**What is being asked**
Format the data as a two-column Markdown table headed Row and Line. Begin at the first line of the data, stop after the line that contains "recuperarse adecuadamente y entran en una", number each row, and leave out blank lines.

**Records to use**
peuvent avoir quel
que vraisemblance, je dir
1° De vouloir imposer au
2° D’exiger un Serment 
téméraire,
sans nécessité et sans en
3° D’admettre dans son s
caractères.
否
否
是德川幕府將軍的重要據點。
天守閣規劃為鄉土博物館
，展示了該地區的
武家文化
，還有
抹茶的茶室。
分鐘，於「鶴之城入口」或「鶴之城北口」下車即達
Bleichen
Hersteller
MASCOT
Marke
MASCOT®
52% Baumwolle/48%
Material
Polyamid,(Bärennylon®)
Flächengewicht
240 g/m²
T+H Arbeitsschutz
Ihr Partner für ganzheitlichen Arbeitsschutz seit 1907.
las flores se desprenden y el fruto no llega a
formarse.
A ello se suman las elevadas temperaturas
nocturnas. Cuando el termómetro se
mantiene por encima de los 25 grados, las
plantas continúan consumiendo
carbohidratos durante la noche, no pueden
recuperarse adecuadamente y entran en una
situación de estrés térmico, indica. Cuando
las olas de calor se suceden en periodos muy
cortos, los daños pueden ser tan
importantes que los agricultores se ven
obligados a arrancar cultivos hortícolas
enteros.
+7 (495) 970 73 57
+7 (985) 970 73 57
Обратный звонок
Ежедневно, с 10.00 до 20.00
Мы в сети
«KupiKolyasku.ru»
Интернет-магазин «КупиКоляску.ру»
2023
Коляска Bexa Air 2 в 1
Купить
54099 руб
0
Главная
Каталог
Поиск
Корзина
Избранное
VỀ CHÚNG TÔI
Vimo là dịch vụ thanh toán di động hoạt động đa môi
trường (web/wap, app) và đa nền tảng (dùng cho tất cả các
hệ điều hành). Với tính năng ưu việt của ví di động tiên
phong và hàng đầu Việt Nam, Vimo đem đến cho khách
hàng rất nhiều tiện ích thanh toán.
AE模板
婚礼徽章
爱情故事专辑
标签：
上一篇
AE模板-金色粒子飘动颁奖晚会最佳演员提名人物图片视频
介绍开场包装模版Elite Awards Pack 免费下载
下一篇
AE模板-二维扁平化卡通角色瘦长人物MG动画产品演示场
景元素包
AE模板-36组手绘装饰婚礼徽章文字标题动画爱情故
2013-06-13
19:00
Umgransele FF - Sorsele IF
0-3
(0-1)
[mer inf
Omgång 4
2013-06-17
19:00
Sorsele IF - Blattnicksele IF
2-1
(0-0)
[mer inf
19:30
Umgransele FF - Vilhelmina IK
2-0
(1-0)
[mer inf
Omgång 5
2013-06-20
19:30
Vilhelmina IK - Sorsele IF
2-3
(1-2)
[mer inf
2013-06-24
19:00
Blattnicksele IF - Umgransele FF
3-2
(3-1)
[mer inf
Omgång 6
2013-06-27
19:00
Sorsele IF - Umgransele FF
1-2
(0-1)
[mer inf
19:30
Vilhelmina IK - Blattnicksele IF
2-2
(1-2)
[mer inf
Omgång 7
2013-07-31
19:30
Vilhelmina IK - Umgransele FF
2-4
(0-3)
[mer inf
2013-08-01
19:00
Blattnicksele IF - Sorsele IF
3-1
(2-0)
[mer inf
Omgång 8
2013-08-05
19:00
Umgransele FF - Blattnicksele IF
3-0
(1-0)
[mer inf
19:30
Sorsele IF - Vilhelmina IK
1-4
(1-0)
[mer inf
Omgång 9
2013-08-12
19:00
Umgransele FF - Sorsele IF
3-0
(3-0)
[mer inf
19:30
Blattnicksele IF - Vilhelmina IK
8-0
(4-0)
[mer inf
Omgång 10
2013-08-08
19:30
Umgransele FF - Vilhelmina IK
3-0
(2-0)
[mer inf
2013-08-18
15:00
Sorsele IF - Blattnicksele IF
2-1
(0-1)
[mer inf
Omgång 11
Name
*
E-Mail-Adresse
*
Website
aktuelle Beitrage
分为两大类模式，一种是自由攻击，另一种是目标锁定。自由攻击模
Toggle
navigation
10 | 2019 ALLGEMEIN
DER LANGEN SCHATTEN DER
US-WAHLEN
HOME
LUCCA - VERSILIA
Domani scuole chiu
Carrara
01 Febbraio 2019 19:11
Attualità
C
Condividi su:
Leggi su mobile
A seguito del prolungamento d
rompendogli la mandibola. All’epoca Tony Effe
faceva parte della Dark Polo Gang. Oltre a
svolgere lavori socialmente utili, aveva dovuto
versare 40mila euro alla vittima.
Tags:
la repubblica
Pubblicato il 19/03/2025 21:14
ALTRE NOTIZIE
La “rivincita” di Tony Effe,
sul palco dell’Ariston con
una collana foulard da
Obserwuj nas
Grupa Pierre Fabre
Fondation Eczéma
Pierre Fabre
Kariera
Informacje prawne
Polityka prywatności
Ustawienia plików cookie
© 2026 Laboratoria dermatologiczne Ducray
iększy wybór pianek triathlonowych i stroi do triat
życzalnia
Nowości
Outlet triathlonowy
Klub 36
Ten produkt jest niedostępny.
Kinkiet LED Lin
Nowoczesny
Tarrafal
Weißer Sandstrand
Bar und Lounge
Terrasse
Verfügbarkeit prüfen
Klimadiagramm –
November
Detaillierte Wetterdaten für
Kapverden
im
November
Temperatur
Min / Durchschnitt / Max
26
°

**Result for this task**
| Row | Line |
|---|---|
| 1 | peuvent avoir quel |
| 2 | que vraisemblance, je dir |
| 3 | 1° De vouloir imposer au |
| 4 | 2° D’exiger un Serment  |
| 5 | téméraire, |
| 6 | sans nécessité et sans en |
| 7 | 3° D’admettre dans son s |
| 8 | caractères. |
| 9 | 否 |
| 10 | 否 |
| 11 | 是德川幕府將軍的重要據點。 |
| 12 | 天守閣規劃為鄉土博物館 |
| 13 | ，展示了該地區的 |
| 14 | 武家文化 |
| 15 | ，還有 |
| 16 | 抹茶的茶室。 |
| 17 | 分鐘，於「鶴之城入口」或「鶴之城北口」下車即達 |
| 18 | Bleichen |
| 19 | Hersteller |
| 20 | MASCOT |
| 21 | Marke |
| 22 | MASCOT® |
| 23 | 52% Baumwolle/48% |
| 24 | Material |
| 25 | Polyamid,(Bärennylon®) |
| 26 | Flächengewicht |
| 27 | 240 g/m² |
| 28 | T+H Arbeitsschutz |
| 29 | Ihr Partner für ganzheitlichen Arbeitsschutz seit 1907. |
| 30 | las flores se desprenden y el fruto no llega a |
| 31 | formarse. |
| 32 | A ello se suman las elevadas temperaturas |
| 33 | nocturnas. Cuando el termómetro se |
| 34 | mantiene por encima de los 25 grados, las |
| 35 | plantas continúan consumiendo |
| 36 | carbohidratos durante la noche, no pueden |
| 37 | recuperarse adecuadamente y entran en una |